Equity market is going through unprecedented correction as the BSE Sensex has fallen by more than 25 per cent to 31,390 at closing on March 16 from its peak of 41,952 registered on January 14, 2020. This has resulted in an erosion of more than Rs 30 lakh crore investor wealth from peak of January 14 to March 13. However, every crash is also known to offer good investment opportunities as many quality stocks become available at cheap valuations. Many investors use this opportunity to buy stocks at rock-bottom prices with hope of significant benefit when the market revives. So should you go for bottom fishing in the current market scenario?
Have we reached the bottom?
Whenever equity market goes through big and prolonged correction, nobody knows where the bottom is and hence there is always a risk of further fall from the point of entry. Have we reached the bottom or is it yet to come? "The current market correction is driven by risk aversion due to the spread of coronavirus across developed nation (after being contained in China and South Korea). Slowdown induced by forced lockdown to prevent the spread of the epidemic is likely to manifest into earnings deceleration/ cuts for next year but it is more or less factored in the price. We are of the opinion that Indian equity markets are currently trading below its intrinsic value, but the markets have a tendency to overreact," says Pankaj Bobade, Head- Fundamental Research, Axis Securities.
"It is very difficult to predict the bottom of the market. India which had so far remained largely unaffected, started witnessing many confirmed cases of coronavirus turning investors fearful. If not continued well, the spread of the virus can have significant impact on the domestic consumption-driven economy which is already under significant pressure. In fact, this event has introduced additional downside risks to our earnings estimates for FY21," says Siddharth Khemka, Head - Retail Research, Motilal Oswal Financial Services.

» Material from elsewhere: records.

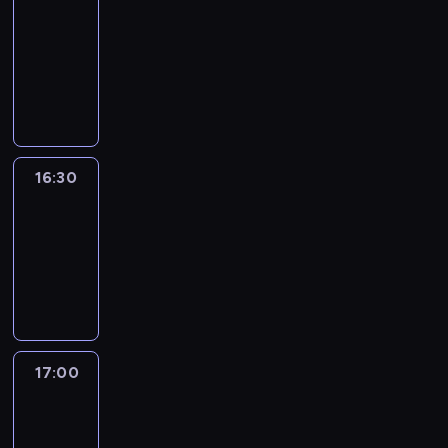
journal
16:00
-
16:30
program
informacyjny
16:30
Le
journal
16:30
-
17:00
program
informacyjny
17:00
Le
journal
17:00
-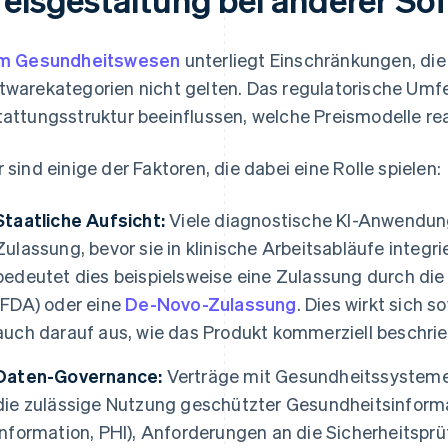
im Gesundheitswesen
unterliegt Einschränkungen, die 
twarekategorien nicht gelten. Das regulatorische Umfe
tattungsstruktur beeinflussen, welche Preismodelle real
r sind einige der Faktoren, die dabei eine Rolle spielen:
Staatliche Aufsicht:
Viele diagnostische KI-Anwendung
Zulassung, bevor sie in klinische Arbeitsabläufe integr
bedeutet dies beispielsweise eine Zulassung durch di
(FDA) oder eine
De-Novo-Zulassung
. Dies wirkt sich 
auch darauf aus, wie das Produkt kommerziell beschri
Daten-Governance:
Verträge mit Gesundheitssysteme
die zulässige Nutzung geschützter Gesundheitsinform
Information, PHI), Anforderungen an die Sicherheitsprü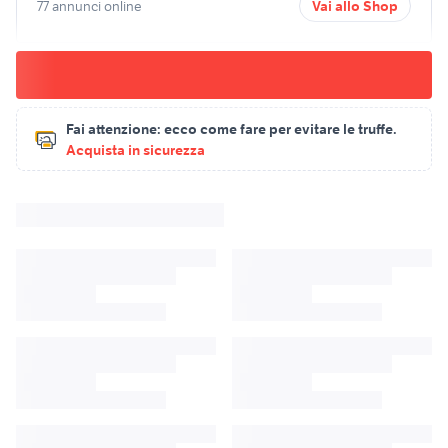
77 annunci online
Vai allo Shop
Fai attenzione:
ecco come fare per evitare le truffe.
Acquista in sicurezza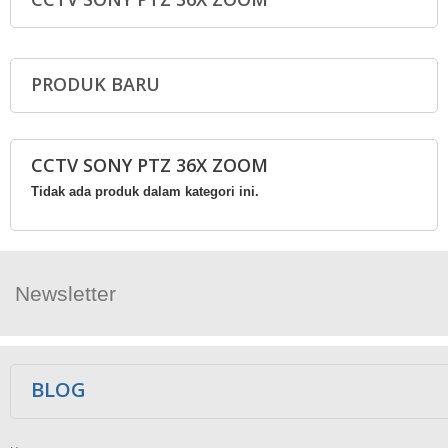
PRODUK BARU
CCTV SONY PTZ 36X ZOOM
Tidak ada produk dalam kategori ini.
Newsletter
Ikuti Kami
BLOG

So, unless the underlying factor that is coronavirus fatality shows early signs of decline, the market will remain on the tenterhooks. Steep correction tastes the patience of many investors and even old investors start thinking of panic selling. "Till we see a semblance of normalcy returning, markets are likely to be under pressure and remain volatile. In such times of global volatility, retail investors should keep calm and not panic," says Khemka.
Should you be the early movers?
Many smart investors use the market corrections to buy cheap. Is it right time for savvy investors to start picking stocks in their portfolio? "Once the virus is contained, markets would stabilise. Even in the past we have seen major economic issues impacting the market, however we have recovered from most of them over time. In fact, such sharp correction and volatility is the friend of long-term investors as it makes good stocks cheaper and attractive," says Khemka of Motilal Oswal Financial Services.
Past events of market crash offer some lessons as most of these have been followed by good recovery in medium to long term. So, if you are a long-term investor it may make sense to identify good value stocks and start picking. "For investment, any correction above 25 per cent is a good investment opportunity. History suggests there are more than 13 times when Nifty corrected more than 25 per cent and then doubled itself over the next couple of years," says Vishal Wagh, Research Head of Bonanza Portfolio.
When market was trading near all-time high, many investors were just waiting for their turn to invest. They could hardly find any good opportunity as most of the quality stocks were trading at their peak valuations. So these investors will find the current situation very appealing to build their portfolio. "The worries of coronavirus outbreak sure caused the stock-market sell-off which has made a lot of stocks in turn way cheaper than they have been in a long time. I think it's time for the long time investors to put out their baskets to buy more with the available cash, but of course with great prudence. As Warren Buffet has said, 'opportunities come frequently. When it rains gold, put out the bucket, not the thimble'" says Jashan Arora, Director Master Capital Services.
While the current situation may look attractive to many investors, you should stay cautious. "'Market down' prices would have no meaning without the quality as some of the hammered stocks might not revisit the same peak again. Bottom fishing is a selective opportunity that has to be done with all cautiousness," says Arora of Master Capital Services. As you are investing for the long-term, you should make sure that the stocks that you pick are fundamentally strong. "The best strategy for the investors would be to accumulate quality stocks with good fundamentals gradually over the next few weeks and months as they would be the ones which would show fast recovery when the market rises," says Khemka of Motilal Oswal Financial Services.
The other significant factor is timing and level of exposure that you should have. "In correction, everybody used to be fearful and in those scenarios, the decision-making becomes tough due to the negative environment and emotional blocks. One should start investing in fundamentally strong scrip and Nifty PE trade below 22-20 levels. And investment should be done in a staggered manner," says Wagh of Bonanza Portfolio. It is better to start investments in part and wait for some time to take cue of the market movement to average in case of further fall or to consolidate in case the stocks hold the level of long or start moving up.
When should you avoid?
If you are a risk averse investor and are not comfortable with high volatility in the return on your investment, you should avoid stock buying at this point of time. Even if you wish to invest in equities, you should do it through mutual funds as investment will be managed by dedicated experts who are experienced in managing stock investment during extreme volatility. Investing in index fund in staggered manner or through SIP will be the best course of action.